By combining genetic information with meticulous pollinator-mapping, Karron has answered questions about plant reproduction that no one else has been able to. Mitchell, a longtime research collaborator, says Karron is identifying what influences bee behavior and connecting it to their evolutionary impact on plant reproduction. It’s allowed Karron to start unraveling why the hermaphrodite reproductive strategy is so successful, despite self-pollination being a handicap to long-term plant survival.
The advantage, Karron has shown, is that dual sex roles double the number of potential mates a parental plant could have.
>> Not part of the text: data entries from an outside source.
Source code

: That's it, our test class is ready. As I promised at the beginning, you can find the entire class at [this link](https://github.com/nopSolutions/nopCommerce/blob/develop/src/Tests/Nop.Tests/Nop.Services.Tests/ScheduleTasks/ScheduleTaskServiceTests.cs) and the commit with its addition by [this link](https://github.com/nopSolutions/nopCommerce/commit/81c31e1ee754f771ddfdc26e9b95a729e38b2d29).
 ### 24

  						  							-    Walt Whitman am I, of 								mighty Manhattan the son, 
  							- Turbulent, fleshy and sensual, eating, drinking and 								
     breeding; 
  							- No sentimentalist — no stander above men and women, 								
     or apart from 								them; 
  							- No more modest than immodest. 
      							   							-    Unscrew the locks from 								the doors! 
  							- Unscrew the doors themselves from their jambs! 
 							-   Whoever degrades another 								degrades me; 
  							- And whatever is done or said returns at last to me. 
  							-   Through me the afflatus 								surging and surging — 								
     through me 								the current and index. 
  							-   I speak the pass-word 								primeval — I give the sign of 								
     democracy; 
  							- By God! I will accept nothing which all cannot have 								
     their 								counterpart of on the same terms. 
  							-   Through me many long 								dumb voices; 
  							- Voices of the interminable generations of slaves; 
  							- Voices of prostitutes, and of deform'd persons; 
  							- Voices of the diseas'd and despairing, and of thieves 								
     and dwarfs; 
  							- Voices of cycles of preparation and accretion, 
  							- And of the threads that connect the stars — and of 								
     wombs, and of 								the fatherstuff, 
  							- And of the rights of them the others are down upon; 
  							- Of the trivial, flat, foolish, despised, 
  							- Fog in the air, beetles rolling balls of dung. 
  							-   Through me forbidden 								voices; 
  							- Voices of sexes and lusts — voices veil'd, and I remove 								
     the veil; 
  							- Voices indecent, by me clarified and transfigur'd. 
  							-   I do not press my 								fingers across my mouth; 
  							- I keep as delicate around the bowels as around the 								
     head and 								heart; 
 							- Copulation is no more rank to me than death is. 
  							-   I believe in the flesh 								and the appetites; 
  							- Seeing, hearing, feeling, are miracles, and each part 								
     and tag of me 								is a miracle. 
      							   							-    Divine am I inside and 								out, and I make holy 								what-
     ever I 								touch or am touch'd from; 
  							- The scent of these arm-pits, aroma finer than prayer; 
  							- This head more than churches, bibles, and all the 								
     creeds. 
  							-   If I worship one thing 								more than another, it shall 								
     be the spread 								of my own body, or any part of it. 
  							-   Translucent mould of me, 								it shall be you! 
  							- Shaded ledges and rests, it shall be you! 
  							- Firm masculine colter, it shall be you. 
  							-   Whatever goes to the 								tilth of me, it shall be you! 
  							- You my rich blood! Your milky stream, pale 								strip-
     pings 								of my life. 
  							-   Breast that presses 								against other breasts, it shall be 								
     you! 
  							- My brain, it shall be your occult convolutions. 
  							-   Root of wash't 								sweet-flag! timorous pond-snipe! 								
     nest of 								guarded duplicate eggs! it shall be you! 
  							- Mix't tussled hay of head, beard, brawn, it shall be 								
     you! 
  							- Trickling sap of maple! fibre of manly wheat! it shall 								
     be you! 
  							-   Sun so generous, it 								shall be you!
That increases the genetic diversity of seeds, diversity that ensures the overall hardiness of seedlings.
Karron’s research group has made other long-sought-after discoveries. They demonstrated that mate combinations for individual flowers on the same plant can differ dramatically. That is, the pollen that produced seeds in any two flowers could have been from the plant itself or from a bloom of the same species miles away.
They were the first to demonstrate that pollinator responses to showy floral displays increase the selfing rate for plants. The reason? After visiting one flower, bees will often “trick or treat” to the next closest flower, often on the same plant.
And Karron’s research team showed that the presence of a competing flowering plant species boosts selfing patterns in monkeyflower because the competitor often sidetracks the bees. Cross-pollination only occurs when the bees alight on different monkeyflower plants consecutively. Even the species of bumblebee (there are five at the UWM Field Station) can change the mating patterns, he says.
Tracking wild pollinators and correlating their pollen quantitatively with seed paternity is painstaking work that few plant biologists have attempted. But Karron’s fastidious field work has yielded plenty of scientific evidence that proves a plant’s reproductive strategy is anything but random.
“I love to design evolutionary experiments,” he says. “If we do it right, we can get the bees themselves to explain their behavior.”